Required action.
Rewrite the text of all the records below, replacing "名無しさん" with "匿名ユーザー" wherever it occurs and keeping everything else unchanged. Leave the pictures out of your answer.

Excerpts from a dataset:
========

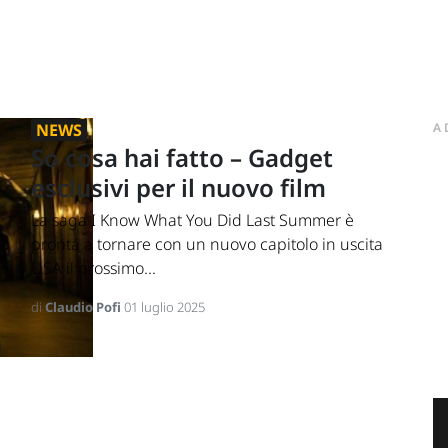
NEWS
A
So cosa hai fatto – Gadget
esclusivi per il nuovo film
La saga I Know What You Did Last Summer è
pronta a tornare con un nuovo capitolo in uscita
USA il prossimo...
di
Claudio Pofi
01 luglio 2025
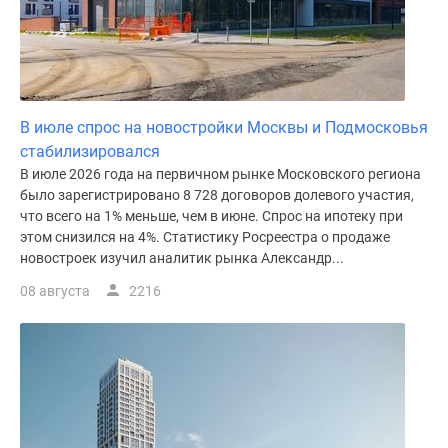
поселки
у
водоема
Коттеджные
поселки
В июле спрос на новостройки Москвы и Подмосковья
в
стабилизировался
ипотеку
В июле 2026 года на первичном рынке Московского региона
Бизнес-
было зарегистрировано 8 728 договоров долевого участия,
центры
что всего на 1% меньше, чем в июне. Спрос на ипотеку при
Коттеджи
этом снизился на 4%. Статистику Росреестра о продаже
новостроек изучил аналитик рынка Александр...
Скидки
и
08 августа
2216
акции
Макс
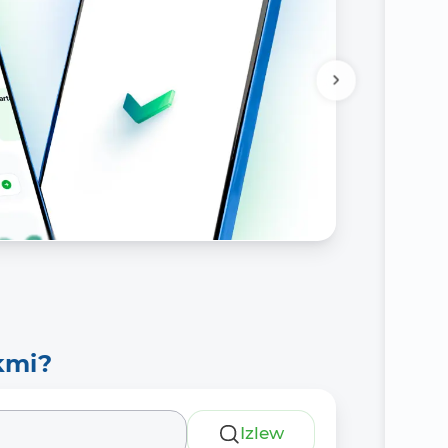
kmi?
Izlew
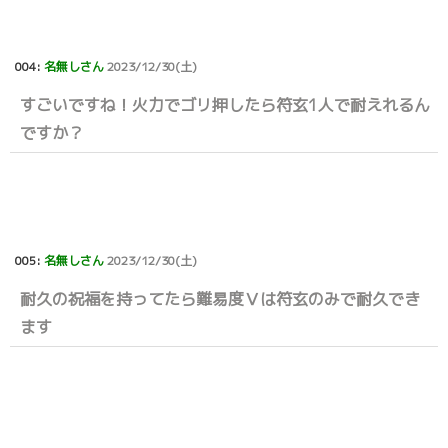
004:
名無しさん
2023/12/30(土)
すごいですね！火力でゴリ押したら符玄1人で耐えれるん
ですか？
005:
名無しさん
2023/12/30(土)
耐久の祝福を持ってたら難易度Ⅴは符玄のみで耐久でき
ます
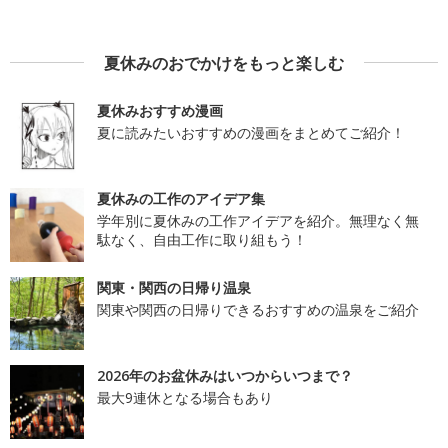
夏休みのおでかけをもっと楽しむ
夏休みおすすめ漫画
夏に読みたいおすすめの漫画をまとめてご紹介！
夏休みの工作のアイデア集
学年別に夏休みの工作アイデアを紹介。無理なく無
駄なく、自由工作に取り組もう！
関東・関西の日帰り温泉
関東や関西の日帰りできるおすすめの温泉をご紹介
2026年のお盆休みはいつからいつまで？
最大9連休となる場合もあり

========

Task output.
NEWS
A
So cosa hai fatto – Gadget
esclusivi per il nuovo film
La saga I Know What You Did Last Summer è
pronta a tornare con un nuovo capitolo in uscita
USA il prossimo...
di
Claudio Pofi
01 luglio 2025
поселки
у
водоема
Коттеджные
поселки
В июле спрос на новостройки Москвы и Подмосковья
в
стабилизировался
ипотеку
В июле 2026 года на первичном рынке Московского региона
Бизнес-
было зарегистрировано 8 728 договоров долевого участия,
центры
что всего на 1% меньше, чем в июне. Спрос на ипотеку при
Коттеджи
этом снизился на 4%. Статистику Росреестра о продаже
новостроек изучил аналитик рынка Александр...
Скидки
и
08 августа
2216
акции
Макс
kmi?
Izlew
004:
匿名ユーザー
2023/12/30(土)
すごいですね！火力でゴリ押したら符玄1人で耐えれるん
ですか？
005:
匿名ユーザー
2023/12/30(土)
耐久の祝福を持ってたら難易度Ⅴは符玄のみで耐久でき
ます
夏休みのおでかけをもっと楽しむ
夏休みおすすめ漫画
夏に読みたいおすすめの漫画をまとめてご紹介！
夏休みの工作のアイデア集
学年別に夏休みの工作アイデアを紹介。無理なく無
駄なく、自由工作に取り組もう！
関東・関西の日帰り温泉
関東や関西の日帰りできるおすすめの温泉をご紹介
2026年のお盆休みはいつからいつまで？
最大9連休となる場合もあり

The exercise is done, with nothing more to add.